O'Brien had bought into the company in 1974. An engineering graduate of Purdue University, he worked for Chrysler Corp., Continental Can, and Lockheed before becoming a consultant. After several years in consulting work, the most recent heading up a Cleveland subsidiary of Booz, Allen & Hamilton, O'Brien got the itch to own his own company. In 1972, he left Booz, Allen for Chicago in search of a company to buy

McSheehy had died a few years earlier and Zmudka wanted to sell the firm, but the McSheehy family, which owned the majority interest, balked. O'Brien worked out a deal to buy half the firm, including Zmudka's share, and took over as president on the first day of 1974.

Less than five years later, there were enough reasons to sell the firm for both O'Brien and the McSheehys to entertain inquiries. Interest rates were high and rising, the company was completing a year that would produce a marginal loss, and expansion was simply not affordable. So selling to a larger firm became a significant possibility. O'Brien recalls that for his company the timing of the West German overture was a major factor in the decision to sell.

"We could see that with the finances and the power that Hako Werke could bring into it, the whole name of the game would change," he says.

Tyll Necker visited the company's plant in Addison, Ill., a Chicago suburb, in December of 1978 to study the facility, and O'Brien visited Hako's facilities in Bad Oldesloe, West Germany, the following month. While Hako and American Cleaning were negotiating, two more firms -- one foreign and one American -- began talking with O'Brien about a possible sale.

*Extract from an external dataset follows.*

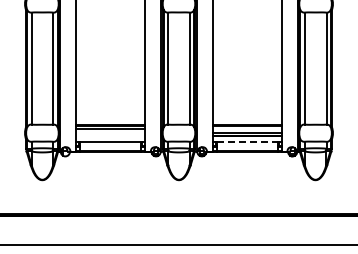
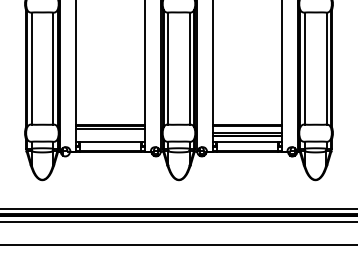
line at (247, 141): dashed -> solid
line at (178, 208): none -> present
line at (178, 222): none -> present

All three of the firms were in the cleaning equipment field, but Hako was special, O'Brien says. Besides being a sound company with people who impressed O'Brien as highly competent, Hako's size was attractive. At around $70 million in yearly sales, Hako was large enough to add capital to American Cleaning but not so big as to swallow the firm without a gulp. One of the other suitors was about the same size as Hako, the other much larger, but neither was as aggressive in seeking a deal as Necker.